[[ EXERCISE DATA, beginning ]]

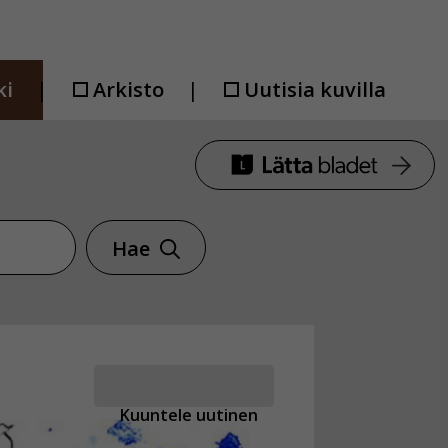
ki
Arkisto
Uutisia kuvilla
Hae
Kuuntele uutinen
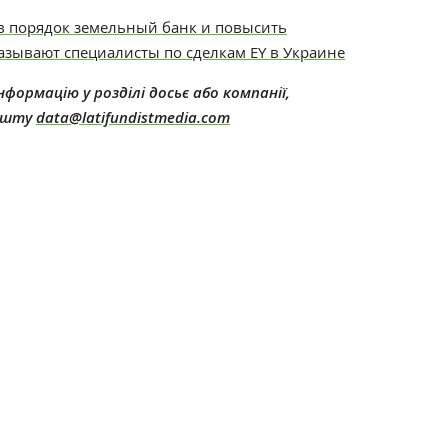
 в порядок земельный банк и повысить
азывают специалисты по сделкам EY в Украине
формацію у розділі досьє або компанії,
пошту
data@latifundistmedia.com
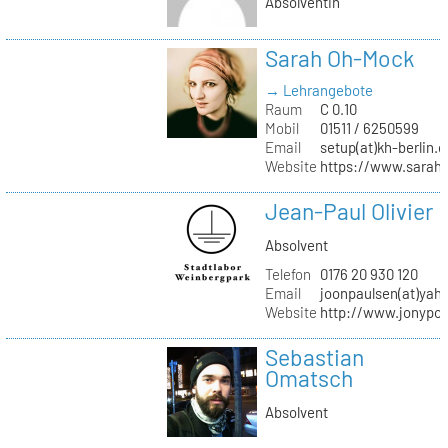
Absolventin
Sarah Oh-Mock
→ Lehrangebote
Raum
C 0.10
Mobil
01511 / 6250599
Email
setup(at)kh-berlin.d
Website
https://www.sarah
Jean-Paul Olivier
Absolvent
Telefon
0176 20 930 120
Email
joonpaulsen(at)yah
Website
http://www.jonypon
Sebastian
Omatsch
Absolvent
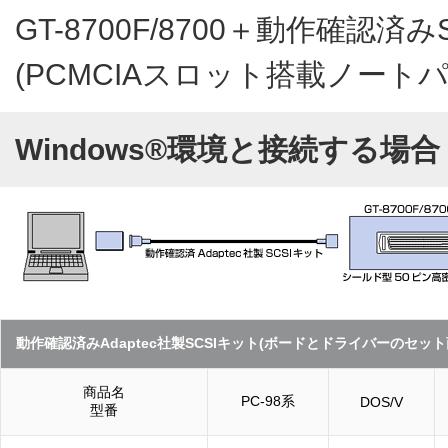
GT-8700F/8700＋動作確認
(PCMCIAスロット搭載ノート
Windows®環境と接続する場合
動作確認済みAdaptec社製SCSIキット(ボードとドライバーのセット
商品名
PC-98系
DOS/V
型番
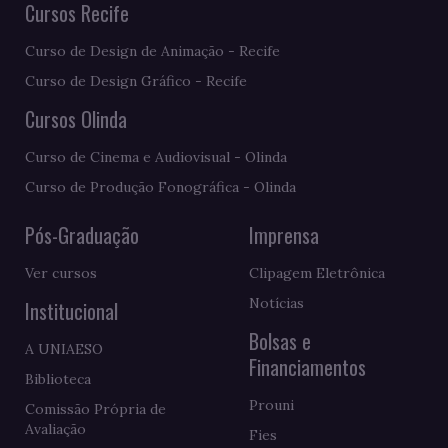
Cursos Recife
Curso de Design de Animação - Recife
Curso de Design Gráfico - Recife
Cursos Olinda
Curso de Cinema e Audiovisual - Olinda
Curso de Produção Fonográfica - Olinda
Pós-Graduação
Imprensa
Ver cursos
Clipagem Eletrônica
Notícias
Institucional
Bolsas e
A UNIAESO
Financiamentos
Biblioteca
Prouni
Comissão Própria de
Avaliação
Fies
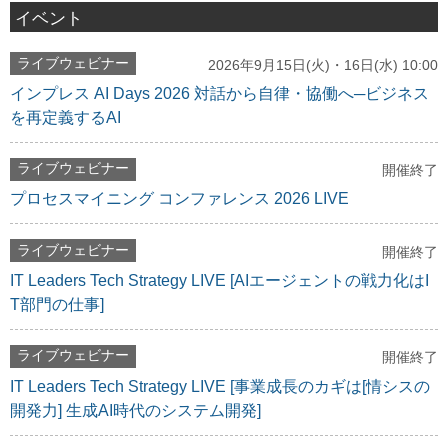
イベント
ライブウェビナー
2026年9月15日(火)・16日(水) 10:00
インプレス AI Days 2026 対話から自律・協働へ─ビジネス
を再定義するAI
ライブウェビナー
開催終了
プロセスマイニング コンファレンス 2026 LIVE
ライブウェビナー
開催終了
IT Leaders Tech Strategy LIVE [AIエージェントの戦力化はI
T部門の仕事]
ライブウェビナー
開催終了
IT Leaders Tech Strategy LIVE [事業成長のカギは[情シスの
開発力] 生成AI時代のシステム開発]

[[ EXERCISE DATA, end ]]

◆ ACTIVITY ◆
Line by line, retype the records above exactly, minus the images.

◆ SOLUTION ◆
ki
Arkisto
Uutisia kuvilla
Hae
Kuuntele uutinen
 в порядок земельный банк и повысить
азывают специалисты по сделкам EY в Украине
формацію у розділі досьє або компанії,
пошту
data@latifundistmedia.com
Absolventin
Sarah Oh-Mock
→ Lehrangebote
Raum
C 0.10
Mobil
01511 / 6250599
Email
setup(at)kh-berlin.d
Website
https://www.sarah
Jean-Paul Olivier
Absolvent
Telefon
0176 20 930 120
Email
joonpaulsen(at)yah
Website
http://www.jonypon
Sebastian
Omatsch
Absolvent
GT-8700F/8700＋動作確認
(PCMCIAスロット搭載ノート
Windows®環境と接続する場合
動作確認済みAdaptec社製SCSIキット(ボードとドライバーのセット
商品名
PC-98系
DOS/V
型番
Cursos Recife
Curso de Design de Animação - Recife
Curso de Design Gráfico - Recife
Cursos Olinda
Curso de Cinema e Audiovisual - Olinda
Curso de Produção Fonográfica - Olinda
Pós-Graduação
Imprensa
Ver cursos
Clipagem Eletrônica
Notícias
Institucional
Bolsas e
A UNIAESO
Financiamentos
Biblioteca
Prouni
Comissão Própria de
Avaliação
Fies
イベント
ライブウェビナー
2026年9月15日(火)・16日(水) 10:00
インプレス AI Days 2026 対話から自律・協働へ─ビジネス
を再定義するAI
ライブウェビナー
開催終了
プロセスマイニング コンファレンス 2026 LIVE
ライブウェビナー
開催終了
IT Leaders Tech Strategy LIVE [AIエージェントの戦力化はI
T部門の仕事]
ライブウェビナー
開催終了
IT Leaders Tech Strategy LIVE [事業成長のカギは[情シスの
開発力] 生成AI時代のシステム開発]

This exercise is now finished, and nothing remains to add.